BEGIN MATERIAL SUPPLIED

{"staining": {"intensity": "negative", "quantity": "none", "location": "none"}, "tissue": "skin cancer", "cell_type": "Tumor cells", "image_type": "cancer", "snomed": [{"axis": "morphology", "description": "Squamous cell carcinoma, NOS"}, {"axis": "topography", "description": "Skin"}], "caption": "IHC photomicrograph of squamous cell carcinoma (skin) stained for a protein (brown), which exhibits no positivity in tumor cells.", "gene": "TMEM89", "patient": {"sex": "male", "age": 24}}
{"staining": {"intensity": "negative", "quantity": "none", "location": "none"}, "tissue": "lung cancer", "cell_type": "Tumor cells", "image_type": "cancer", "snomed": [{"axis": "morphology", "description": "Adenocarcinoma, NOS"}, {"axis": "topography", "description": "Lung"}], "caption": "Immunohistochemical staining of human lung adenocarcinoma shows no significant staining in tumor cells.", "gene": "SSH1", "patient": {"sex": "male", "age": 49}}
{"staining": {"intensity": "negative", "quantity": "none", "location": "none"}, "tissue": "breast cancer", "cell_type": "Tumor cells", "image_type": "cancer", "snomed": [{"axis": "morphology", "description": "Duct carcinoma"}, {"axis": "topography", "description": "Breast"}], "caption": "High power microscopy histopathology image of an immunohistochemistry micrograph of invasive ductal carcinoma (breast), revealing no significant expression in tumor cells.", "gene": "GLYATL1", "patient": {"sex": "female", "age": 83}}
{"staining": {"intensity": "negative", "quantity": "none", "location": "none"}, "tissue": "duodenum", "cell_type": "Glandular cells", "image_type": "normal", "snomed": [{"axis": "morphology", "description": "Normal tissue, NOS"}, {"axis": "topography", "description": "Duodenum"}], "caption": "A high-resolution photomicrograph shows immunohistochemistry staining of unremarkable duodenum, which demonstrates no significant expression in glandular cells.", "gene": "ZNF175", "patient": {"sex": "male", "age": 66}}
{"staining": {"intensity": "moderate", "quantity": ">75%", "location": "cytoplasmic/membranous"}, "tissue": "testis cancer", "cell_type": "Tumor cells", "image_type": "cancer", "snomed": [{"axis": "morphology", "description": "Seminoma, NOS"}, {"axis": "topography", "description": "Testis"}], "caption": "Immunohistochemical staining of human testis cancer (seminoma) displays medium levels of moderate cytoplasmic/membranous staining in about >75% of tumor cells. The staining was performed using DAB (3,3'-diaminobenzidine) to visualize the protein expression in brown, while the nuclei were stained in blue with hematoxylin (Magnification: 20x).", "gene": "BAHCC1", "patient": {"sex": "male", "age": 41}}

END MATERIAL SUPPLIED

Where the material contains a line with "stained", return that line.

{"staining": {"intensity": "negative", "quantity": "none", "location": "none"}, "tissue": "skin cancer", "cell_type": "Tumor cells", "image_type": "cancer", "snomed": [{"axis": "morphology", "description": "Squamous cell carcinoma, NOS"}, {"axis": "topography", "description": "Skin"}], "caption": "IHC photomicrograph of squamous cell carcinoma (skin) stained for a protein (brown), which exhibits no positivity in tumor cells.", "gene": "TMEM89", "patient": {"sex": "male", "age": 24}}
{"staining": {"intensity": "moderate", "quantity": ">75%", "location": "cytoplasmic/membranous"}, "tissue": "testis cancer", "cell_type": "Tumor cells", "image_type": "cancer", "snomed": [{"axis": "morphology", "description": "Seminoma, NOS"}, {"axis": "topography", "description": "Testis"}], "caption": "Immunohistochemical staining of human testis cancer (seminoma) displays medium levels of moderate cytoplasmic/membranous staining in about >75% of tumor cells. The staining was performed using DAB (3,3'-diaminobenzidine) to visualize the protein expression in brown, while the nuclei were stained in blue with hematoxylin (Magnification: 20x).", "gene": "BAHCC1", "patient": {"sex": "male", "age": 41}}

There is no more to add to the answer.